Better throw than xm-l, better efficiency that xp-g, lessened chromic difference from spill to throw.

Such is the new years' wish


----------



## GordoJones88 (Dec 11, 2011)

*Re: 4Sevens Neutral White tints - Preon 2 & Quark 123-2-X - Comparison to Cool White*



selfbuilt said:


>




The NW Quark "X" 123² is rated 360 lms on Max.

Does using one 17670 (3.6v) instead of two 16340 (7.2v) drop it down to 130 lms on Max ?

This Quark has a buck driver (3~9v), so I didn't think it mattered ?

I would like to run the NW Quark "X" 123² on a single-cell 123-body with an AW IMR16340,
anybody know around what the Max lms should be ?

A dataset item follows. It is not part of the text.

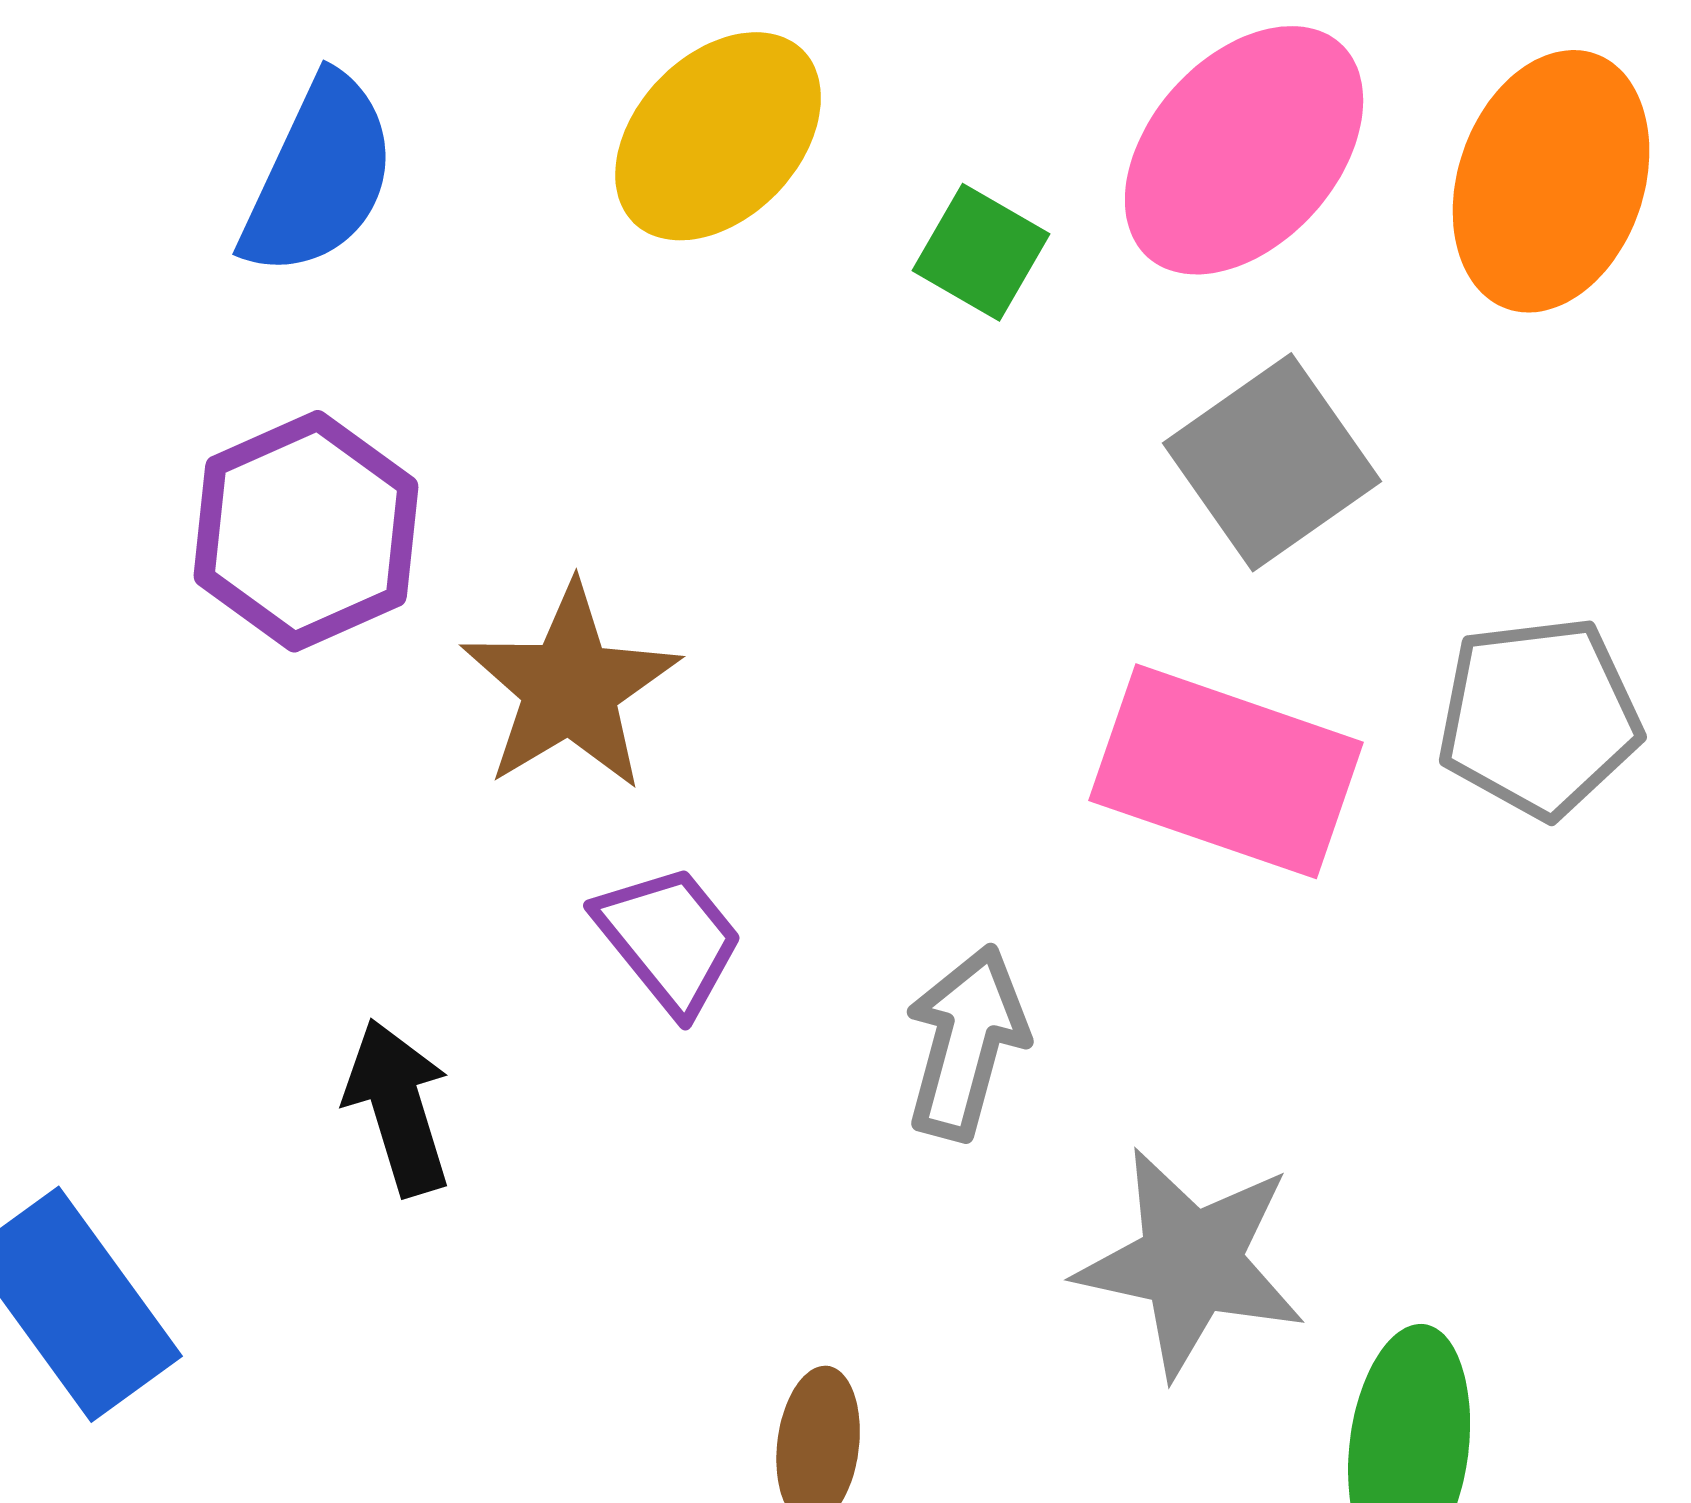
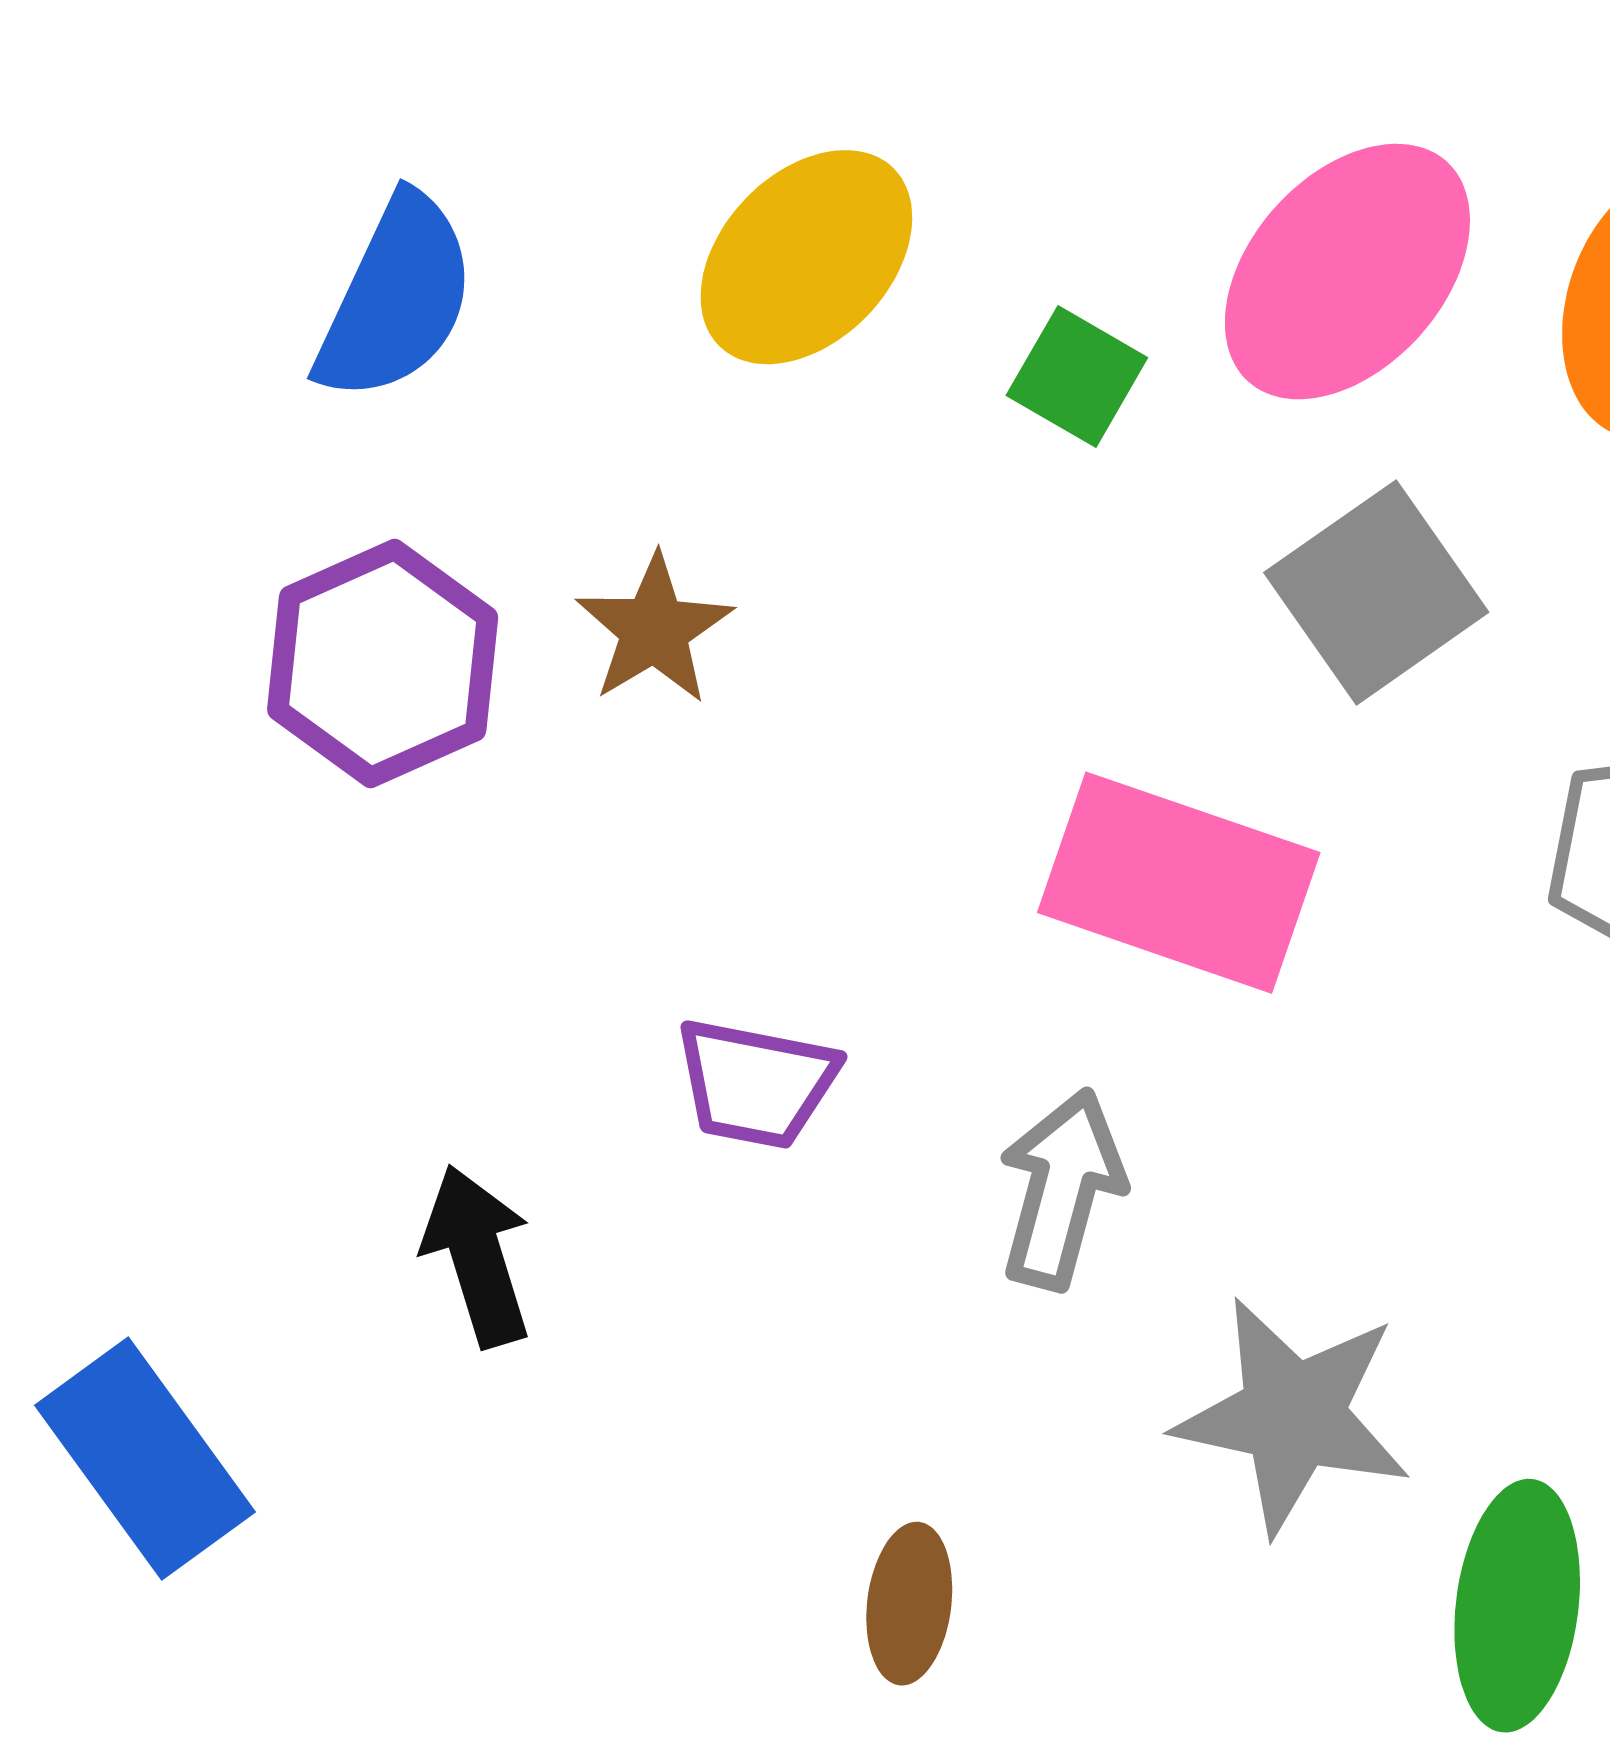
brown star: (570, 687) -> (654, 630), moved, size x0.7
pink rectangle: (1226, 771) -> (1179, 883), moved
purple trapezoid: (669, 939) -> (756, 1083), turned 140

Thanks for all the reviews SB!

* The title* 1x AW Protected 18650 (2200mAh) * is extraneous from the old review. :sick2:


----------



## jhc37013 (Dec 11, 2011)

*Re: 4Sevens Neutral White tints - Preon 2 & Quark 123-2-X - Comparison to Cool White*



GordoJones88 said:


> The NW Quark "X" 123² is rated 360 lms on Max.
> 
> Does using one 17670 (3.6v) instead of two 16340 (7.2v) drop it down to 130 lms on Max ?
> 
> ...



You may want to read Selfbuilts review on the Quark 123x2 X, you will actually see SB measures 520lmn using CR123 and 490lms using a single cell at 4.2v (same as your 4.2v 17670). So actually 4sevens did us a favor and underrated this "X" lineup, a nice surprise more than a favor I guess.

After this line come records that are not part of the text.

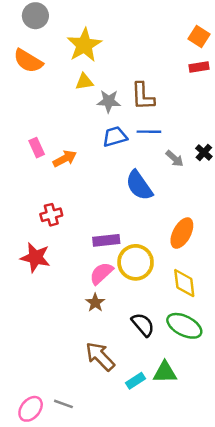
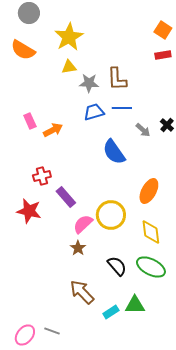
purple rectangle: (106, 240) -> (66, 197), moved, turned 55

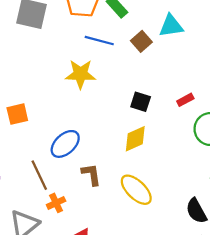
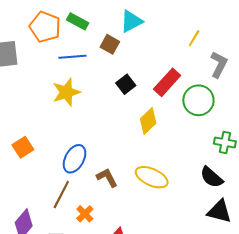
red rectangle: (185, 100) -> (167, 82), size x1.8
black square: (141, 102) -> (126, 84), moved, turned -36
yellow diamond: (135, 139) -> (148, 121), moved
brown line: (39, 175) -> (61, 195), turned 72

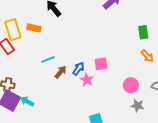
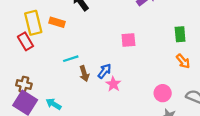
pink square: (101, 64) -> (128, 40), moved
brown arrow: (61, 72) -> (84, 74), turned 120
cyan arrow: (27, 101) -> (54, 104), moved

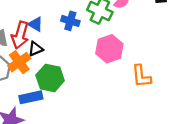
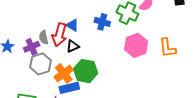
orange cross: (19, 62) -> (64, 73), moved
orange L-shape: (141, 76) -> (168, 48), moved

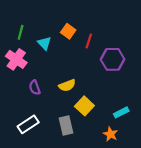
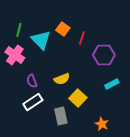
cyan triangle: (44, 43) -> (41, 40), size x1.5
cyan rectangle: (121, 112) -> (112, 84), moved
white rectangle: (28, 124) -> (33, 102), moved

Take about 7% off those measurements for the Neutral version and that should give you an idea of the output you'll see, that should be somewhere around 450 lumens give or take.

Selfbuilts Quark X review
http://www.candlepowerforums.com/vb...2-X-Review-(XM-L)-RUNTIMES-BEAMSHOTS-and-more!


----------



## selfbuilt (Dec 12, 2011)

*Re: 4Sevens Neutral White tints - Preon 2 & Quark 123-2-X - Comparison to Cool White*



GordoJones88 said:


> The NW Quark "X" 123² is rated 360 lms on Max.
> Does using one 17670 (3.6v) instead of two 16340 (7.2v) drop it down to 130 lms on Max ?


No, because my relative output scale on the y-axis is NOT in lumens. I can estimate lumens based on the analysis described here.

If I do that, I get ~450 lumens for the Q123-2-X Neutral at ANSI FL-1's 3-min time point. As jhc37013 mentions above, that is not too far off from the ~490 lumens I reported for the cool white version of this light, on this battery source. 

Note that all the new -X lights drop off in output right after 3 mins into the run, to ~350 lumens for both the neutral and cool white samples of the 123-2-x in my testing. 



> I would like to run the NW Quark "X" 123² on a single-cell 123-body with an AW IMR16340,
> anybody know around what the Max lms should be ?


Should be the same as the 17670 above, since the voltage is the same.



> * The title* 1x AW Protected 18650 (2200mAh) * is extraneous from the old review. :sick2:


Yes, I forgot to change the graph title from the template file I use. It should say 17670 in this specific case. :shrug:


----------